Ich muss gestehen, dass ich Dieter Nuhr nicht kenne. Eigentlich trifft das auf jeden Kabarettisten zu, denn das Genre liegt mir nicht besonders. Aber nun habe ich natürlich seine Islamkritik gesehen und möchte gern einmal einen Vergleich ziehen.

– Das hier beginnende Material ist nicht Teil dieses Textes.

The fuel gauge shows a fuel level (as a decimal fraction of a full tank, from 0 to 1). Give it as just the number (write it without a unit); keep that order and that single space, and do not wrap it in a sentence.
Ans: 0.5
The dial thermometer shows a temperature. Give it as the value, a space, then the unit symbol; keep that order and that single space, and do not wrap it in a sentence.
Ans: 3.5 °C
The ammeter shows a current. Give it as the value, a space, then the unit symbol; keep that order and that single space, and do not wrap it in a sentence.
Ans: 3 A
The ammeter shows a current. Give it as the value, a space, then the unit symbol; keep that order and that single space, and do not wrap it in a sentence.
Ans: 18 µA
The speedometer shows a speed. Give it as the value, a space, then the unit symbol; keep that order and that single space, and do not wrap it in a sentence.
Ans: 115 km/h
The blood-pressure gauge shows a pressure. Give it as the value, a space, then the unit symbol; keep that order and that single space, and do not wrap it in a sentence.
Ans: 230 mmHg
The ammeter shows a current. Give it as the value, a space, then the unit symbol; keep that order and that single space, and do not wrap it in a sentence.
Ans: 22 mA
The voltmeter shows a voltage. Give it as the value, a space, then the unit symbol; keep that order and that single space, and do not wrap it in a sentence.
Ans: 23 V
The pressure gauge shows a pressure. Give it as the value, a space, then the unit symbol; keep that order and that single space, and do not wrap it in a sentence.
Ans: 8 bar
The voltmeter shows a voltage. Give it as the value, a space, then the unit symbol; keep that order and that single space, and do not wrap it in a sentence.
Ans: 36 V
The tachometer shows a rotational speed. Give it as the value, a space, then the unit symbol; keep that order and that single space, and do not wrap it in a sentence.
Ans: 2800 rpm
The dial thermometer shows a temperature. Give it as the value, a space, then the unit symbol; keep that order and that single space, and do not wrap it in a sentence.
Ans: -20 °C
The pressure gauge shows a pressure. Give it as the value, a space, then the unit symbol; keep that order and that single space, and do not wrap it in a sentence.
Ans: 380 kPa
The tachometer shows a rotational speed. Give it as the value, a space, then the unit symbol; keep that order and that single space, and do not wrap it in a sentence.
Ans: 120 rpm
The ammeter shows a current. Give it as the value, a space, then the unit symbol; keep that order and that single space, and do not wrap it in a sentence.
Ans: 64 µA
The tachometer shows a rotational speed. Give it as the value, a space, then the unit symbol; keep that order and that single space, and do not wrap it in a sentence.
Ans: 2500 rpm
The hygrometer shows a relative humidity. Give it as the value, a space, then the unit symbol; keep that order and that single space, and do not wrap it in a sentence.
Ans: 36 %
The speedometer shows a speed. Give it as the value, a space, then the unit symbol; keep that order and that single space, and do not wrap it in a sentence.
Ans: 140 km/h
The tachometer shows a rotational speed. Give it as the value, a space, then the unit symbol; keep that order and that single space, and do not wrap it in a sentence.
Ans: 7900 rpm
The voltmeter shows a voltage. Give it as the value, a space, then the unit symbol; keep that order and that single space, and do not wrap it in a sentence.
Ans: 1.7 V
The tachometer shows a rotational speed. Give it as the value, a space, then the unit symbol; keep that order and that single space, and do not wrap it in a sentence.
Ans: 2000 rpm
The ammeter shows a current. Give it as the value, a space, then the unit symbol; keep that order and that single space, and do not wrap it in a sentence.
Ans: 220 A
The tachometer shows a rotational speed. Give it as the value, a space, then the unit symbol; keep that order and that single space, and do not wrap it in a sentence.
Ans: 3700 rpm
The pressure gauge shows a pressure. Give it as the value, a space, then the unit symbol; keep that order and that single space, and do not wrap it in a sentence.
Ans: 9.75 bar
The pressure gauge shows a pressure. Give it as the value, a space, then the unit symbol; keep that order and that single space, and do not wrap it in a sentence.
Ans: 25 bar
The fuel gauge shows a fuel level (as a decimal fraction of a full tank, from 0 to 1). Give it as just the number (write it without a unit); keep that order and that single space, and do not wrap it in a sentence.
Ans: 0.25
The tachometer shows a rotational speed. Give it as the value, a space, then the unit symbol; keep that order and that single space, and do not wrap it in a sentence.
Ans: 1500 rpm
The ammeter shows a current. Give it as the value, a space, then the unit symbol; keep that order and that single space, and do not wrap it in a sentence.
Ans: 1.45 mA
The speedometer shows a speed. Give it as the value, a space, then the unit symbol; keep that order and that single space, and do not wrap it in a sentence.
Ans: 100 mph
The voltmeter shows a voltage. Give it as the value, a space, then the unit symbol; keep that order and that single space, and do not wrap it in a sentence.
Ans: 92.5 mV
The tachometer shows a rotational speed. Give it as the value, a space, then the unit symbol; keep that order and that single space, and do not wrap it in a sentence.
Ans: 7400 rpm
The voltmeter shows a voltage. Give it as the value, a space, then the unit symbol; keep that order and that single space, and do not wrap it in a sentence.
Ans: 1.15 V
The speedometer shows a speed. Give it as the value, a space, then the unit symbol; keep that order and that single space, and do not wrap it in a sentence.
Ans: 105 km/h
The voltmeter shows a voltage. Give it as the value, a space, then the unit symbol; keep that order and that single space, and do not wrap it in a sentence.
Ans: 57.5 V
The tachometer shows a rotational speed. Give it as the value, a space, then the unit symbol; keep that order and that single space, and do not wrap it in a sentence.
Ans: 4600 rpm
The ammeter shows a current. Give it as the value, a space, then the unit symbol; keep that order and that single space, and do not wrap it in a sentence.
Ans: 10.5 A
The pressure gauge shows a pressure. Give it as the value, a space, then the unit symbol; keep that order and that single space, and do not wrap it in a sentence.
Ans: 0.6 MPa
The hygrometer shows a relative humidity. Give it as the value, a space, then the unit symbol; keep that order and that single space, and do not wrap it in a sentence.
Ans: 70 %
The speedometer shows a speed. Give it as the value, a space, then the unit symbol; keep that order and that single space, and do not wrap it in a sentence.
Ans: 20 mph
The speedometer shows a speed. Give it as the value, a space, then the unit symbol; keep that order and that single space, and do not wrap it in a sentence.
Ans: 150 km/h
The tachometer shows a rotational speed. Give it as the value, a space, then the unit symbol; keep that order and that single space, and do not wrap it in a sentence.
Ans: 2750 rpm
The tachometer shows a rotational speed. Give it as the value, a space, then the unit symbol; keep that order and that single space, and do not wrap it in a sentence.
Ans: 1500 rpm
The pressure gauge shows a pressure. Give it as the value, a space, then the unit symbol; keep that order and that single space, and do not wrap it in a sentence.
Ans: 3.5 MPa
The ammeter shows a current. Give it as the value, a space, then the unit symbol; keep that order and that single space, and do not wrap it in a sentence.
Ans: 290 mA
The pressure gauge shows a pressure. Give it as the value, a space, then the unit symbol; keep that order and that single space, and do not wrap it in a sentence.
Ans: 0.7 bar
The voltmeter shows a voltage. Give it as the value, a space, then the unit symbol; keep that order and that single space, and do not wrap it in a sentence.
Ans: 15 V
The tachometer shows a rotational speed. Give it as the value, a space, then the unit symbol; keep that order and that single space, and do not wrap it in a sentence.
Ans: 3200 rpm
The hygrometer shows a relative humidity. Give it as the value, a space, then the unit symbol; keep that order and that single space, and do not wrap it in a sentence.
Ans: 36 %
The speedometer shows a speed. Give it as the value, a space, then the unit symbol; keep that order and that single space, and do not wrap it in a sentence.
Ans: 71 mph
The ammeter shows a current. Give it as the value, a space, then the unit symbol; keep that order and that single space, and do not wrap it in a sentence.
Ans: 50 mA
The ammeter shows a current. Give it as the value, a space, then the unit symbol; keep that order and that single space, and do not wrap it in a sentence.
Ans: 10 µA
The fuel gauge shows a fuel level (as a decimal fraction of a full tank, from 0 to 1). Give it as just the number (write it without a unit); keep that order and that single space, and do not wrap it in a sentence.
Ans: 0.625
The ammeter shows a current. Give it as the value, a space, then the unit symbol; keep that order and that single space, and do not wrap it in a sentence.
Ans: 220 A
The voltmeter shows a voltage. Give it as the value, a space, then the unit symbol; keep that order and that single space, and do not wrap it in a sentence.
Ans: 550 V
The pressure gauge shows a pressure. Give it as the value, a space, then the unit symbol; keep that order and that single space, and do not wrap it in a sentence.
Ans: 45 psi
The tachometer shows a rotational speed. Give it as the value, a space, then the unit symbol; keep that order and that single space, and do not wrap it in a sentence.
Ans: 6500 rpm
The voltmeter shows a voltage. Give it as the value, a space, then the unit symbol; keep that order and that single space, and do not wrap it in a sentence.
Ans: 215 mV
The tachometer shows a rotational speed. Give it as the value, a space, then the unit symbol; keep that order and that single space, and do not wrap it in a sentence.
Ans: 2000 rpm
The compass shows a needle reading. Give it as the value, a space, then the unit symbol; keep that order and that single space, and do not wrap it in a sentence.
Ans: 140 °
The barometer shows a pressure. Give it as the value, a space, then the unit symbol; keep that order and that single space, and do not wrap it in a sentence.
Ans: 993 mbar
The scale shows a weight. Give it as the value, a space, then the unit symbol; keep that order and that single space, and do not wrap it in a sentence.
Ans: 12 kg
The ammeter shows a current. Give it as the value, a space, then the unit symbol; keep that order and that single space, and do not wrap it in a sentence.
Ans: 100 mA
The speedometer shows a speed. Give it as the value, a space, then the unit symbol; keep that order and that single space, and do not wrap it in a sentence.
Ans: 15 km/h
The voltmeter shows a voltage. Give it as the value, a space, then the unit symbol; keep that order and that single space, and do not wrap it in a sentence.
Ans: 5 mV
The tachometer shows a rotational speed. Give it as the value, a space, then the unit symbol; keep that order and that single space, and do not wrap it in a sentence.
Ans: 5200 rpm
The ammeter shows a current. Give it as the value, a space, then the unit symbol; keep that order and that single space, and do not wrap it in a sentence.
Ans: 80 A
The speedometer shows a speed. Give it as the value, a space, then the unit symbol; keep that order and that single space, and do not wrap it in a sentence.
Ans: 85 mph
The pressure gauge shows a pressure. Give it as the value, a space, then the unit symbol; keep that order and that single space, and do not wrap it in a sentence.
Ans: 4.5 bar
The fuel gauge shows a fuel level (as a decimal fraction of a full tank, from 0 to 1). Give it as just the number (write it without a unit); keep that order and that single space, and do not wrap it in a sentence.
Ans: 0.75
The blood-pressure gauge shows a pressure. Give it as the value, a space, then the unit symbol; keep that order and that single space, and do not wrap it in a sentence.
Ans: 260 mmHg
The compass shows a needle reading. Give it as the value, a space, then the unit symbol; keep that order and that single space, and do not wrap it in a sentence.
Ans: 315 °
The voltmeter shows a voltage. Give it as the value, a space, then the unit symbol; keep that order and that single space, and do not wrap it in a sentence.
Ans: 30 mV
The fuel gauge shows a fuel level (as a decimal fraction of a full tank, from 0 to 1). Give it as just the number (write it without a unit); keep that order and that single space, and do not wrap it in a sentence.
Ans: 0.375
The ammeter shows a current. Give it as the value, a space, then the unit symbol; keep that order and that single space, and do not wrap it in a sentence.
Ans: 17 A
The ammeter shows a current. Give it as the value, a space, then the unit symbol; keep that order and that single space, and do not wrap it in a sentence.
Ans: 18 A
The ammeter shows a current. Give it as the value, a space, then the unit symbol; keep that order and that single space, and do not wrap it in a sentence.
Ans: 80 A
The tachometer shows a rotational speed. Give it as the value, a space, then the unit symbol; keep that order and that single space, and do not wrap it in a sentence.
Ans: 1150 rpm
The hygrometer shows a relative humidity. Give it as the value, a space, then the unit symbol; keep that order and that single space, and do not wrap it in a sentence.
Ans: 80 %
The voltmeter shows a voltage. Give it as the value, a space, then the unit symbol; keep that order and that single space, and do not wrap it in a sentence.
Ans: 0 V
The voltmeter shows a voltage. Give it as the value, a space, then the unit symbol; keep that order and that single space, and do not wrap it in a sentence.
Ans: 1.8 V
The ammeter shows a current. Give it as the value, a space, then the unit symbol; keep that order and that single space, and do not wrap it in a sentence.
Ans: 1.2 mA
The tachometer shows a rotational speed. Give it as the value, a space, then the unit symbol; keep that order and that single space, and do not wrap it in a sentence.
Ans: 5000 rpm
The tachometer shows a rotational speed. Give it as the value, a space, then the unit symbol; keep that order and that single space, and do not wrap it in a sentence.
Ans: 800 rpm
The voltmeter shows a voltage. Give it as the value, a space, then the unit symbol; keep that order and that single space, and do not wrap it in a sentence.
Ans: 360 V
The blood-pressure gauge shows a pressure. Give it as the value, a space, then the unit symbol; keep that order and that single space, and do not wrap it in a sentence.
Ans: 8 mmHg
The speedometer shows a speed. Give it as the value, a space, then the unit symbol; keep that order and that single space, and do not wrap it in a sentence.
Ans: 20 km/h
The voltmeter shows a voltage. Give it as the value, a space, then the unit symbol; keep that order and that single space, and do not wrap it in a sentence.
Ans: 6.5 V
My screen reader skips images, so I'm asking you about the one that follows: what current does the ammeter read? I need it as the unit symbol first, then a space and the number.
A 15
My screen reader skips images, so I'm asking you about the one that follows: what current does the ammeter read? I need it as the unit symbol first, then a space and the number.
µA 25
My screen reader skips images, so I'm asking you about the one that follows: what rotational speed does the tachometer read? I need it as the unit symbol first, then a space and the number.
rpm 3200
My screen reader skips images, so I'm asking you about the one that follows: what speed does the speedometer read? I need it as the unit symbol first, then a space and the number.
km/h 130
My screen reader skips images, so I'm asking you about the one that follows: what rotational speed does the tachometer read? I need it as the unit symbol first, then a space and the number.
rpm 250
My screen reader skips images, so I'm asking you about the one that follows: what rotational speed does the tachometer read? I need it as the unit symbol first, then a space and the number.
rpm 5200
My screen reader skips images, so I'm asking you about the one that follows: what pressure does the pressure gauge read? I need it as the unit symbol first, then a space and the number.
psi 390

Ich bin Christ. Keiner von denen, die nur Weihnachten einen Gottesdienst besuchen, sondern einer von denen, die an Weihnachten einen Gottesdienst veranstalten. Als Christ verstehe ich, dass es einen nerven kann, wenn andere das in den Schmutz ziehen, was man glaubt. Es gäbe so vieles, was mich vermutlich an Nuhrs Programm nerven würde. Ich rolle jedes Mal die Augen, wenn ich in den zweifelhaften Genuss der Jesus-Comedy bei 1live komme. So ein Scheiß! Aber warum sollte ich sie deshalb verklagen? Ich lebe in Deutschland und kann meine Meinung frei äußern. Also: „1live Comedy ist ganz bitter. Humor ganz unten. Unterirdisches Niveau, schlecht gemacht. Pfui. Aber, liebes 1live, ihr habt jedes Recht, schlechte Comedy zu machen.“
Wie Voltaire versichere ich euch: „Ich bin nicht Eurer Meinung, aber ich werde darum kämpfen, dass Ihr Euch ausdrücken könnt.“
Genauso verstehe ich, dass es nervt, wenn man sich immer wieder erklären muss. Wenn Muslime sagen, dass Nuhr den wahren Islam nicht kennt, mag das sein. Aber geht es mir denn anders? Wie oft habe ich mich für Kreuzzüge erklären müssen, für Judenverfolgungen, die Hetze gegen Homosexuelle, die Enteignung der Donatisten, die Inquisition. Alles ist lange her, oft Jahrhunderte. Mit meinem Glauben hat es nichts, aber auch gar nichts zu tun. Trotzdem ist es in den Köpfen der Leute fest verankert. Man muss eben Überzeugungsarbeit leisten, wenn man eine Botschaft hat.
Als Jesus Freaks schrieben wir früher, dass wir erlebt haben, dass trotz all dieser schrecklichen Dinge an der Sache mit Jesus etwas Fantastisches dran ist. Also lasse ich es mir nicht verdrießen, es wieder und wieder zu erklären. Im Gegenteil, jeder, dessen Religion zu Gewalt geführt hat, muss sich von dieser distanzieren – auch wir Christen. Wie viel mehr trifft das dann auf diejenigen zu, deren Religion aktuell für Gräueltaten herhält?
Hätte ich jeden Komiker verklagt, der die Kirche beleidigt oder meinen Glauben verspottet, hätte ich keine Zeit mehr zum Beten gehabt! Aber ich habe es nicht. Satire hat in unserer Gesellschaft nämlich eine wichtige Funktion: Sie sagt auf lustige, beißende, spöttische Weise, was sich sonst niemand traut. Und davon profitieren wir alle, auch wenn wir uns manchmal nicht nur Lachtränen aus den Augen wischen müssen.